§ **Dataset content**:
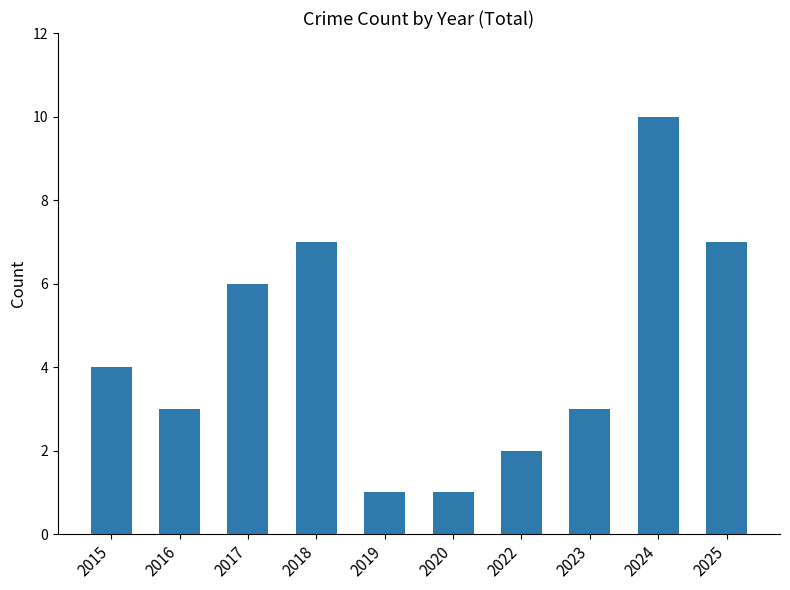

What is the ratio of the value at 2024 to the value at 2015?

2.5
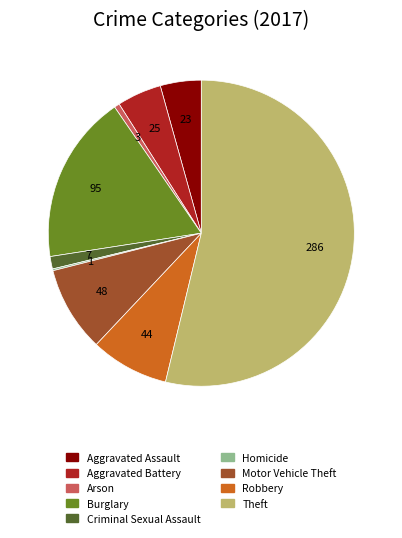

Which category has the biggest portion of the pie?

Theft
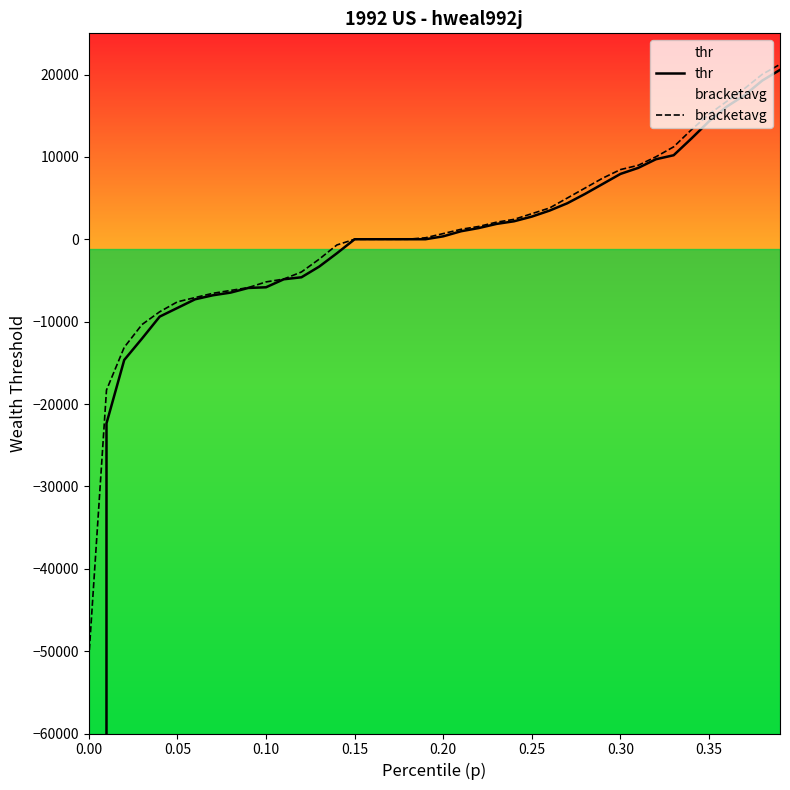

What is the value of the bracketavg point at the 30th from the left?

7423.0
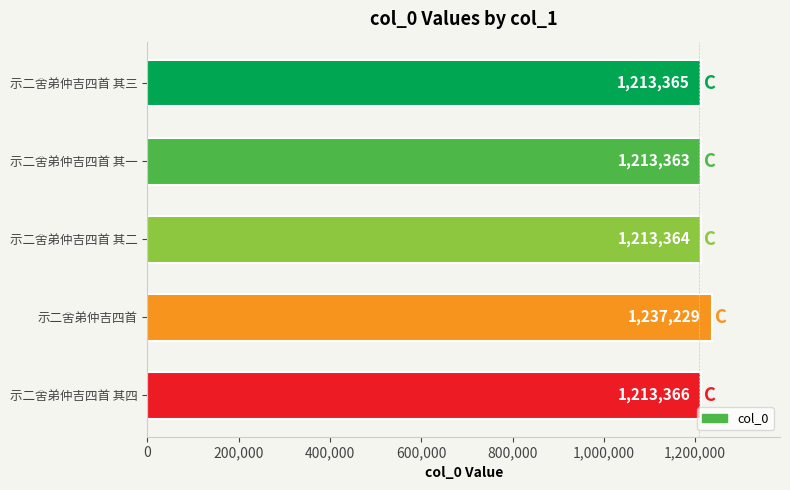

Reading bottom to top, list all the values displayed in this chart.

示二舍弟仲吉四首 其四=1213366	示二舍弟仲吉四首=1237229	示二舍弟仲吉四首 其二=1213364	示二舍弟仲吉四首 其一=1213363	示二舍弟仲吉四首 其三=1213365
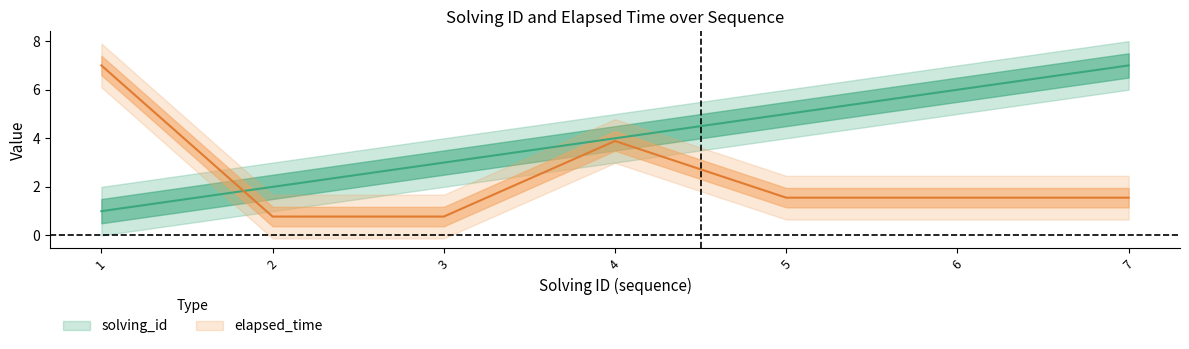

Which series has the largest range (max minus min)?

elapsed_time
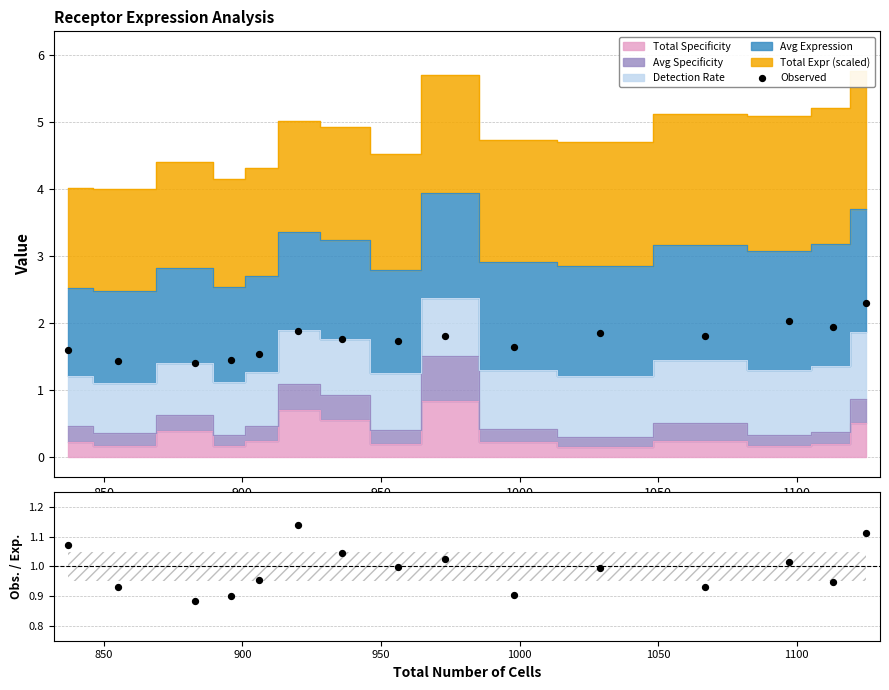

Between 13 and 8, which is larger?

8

§ **Assignment**:
Please copy the records verbatim, from the line containing "Which category has" through the end of the records, leaving the pictures out of your answer.

§ **Written answer**:
Which category has the biggest portion of the pie?

Theft

What is the value of the bracketavg point at the 30th from the left?

7423.0

Reading bottom to top, list all the values displayed in this chart.

示二舍弟仲吉四首 其四=1213366	示二舍弟仲吉四首=1237229	示二舍弟仲吉四首 其二=1213364	示二舍弟仲吉四首 其一=1213363	示二舍弟仲吉四首 其三=1213365

Which series has the largest range (max minus min)?

elapsed_time

Between 13 and 8, which is larger?

8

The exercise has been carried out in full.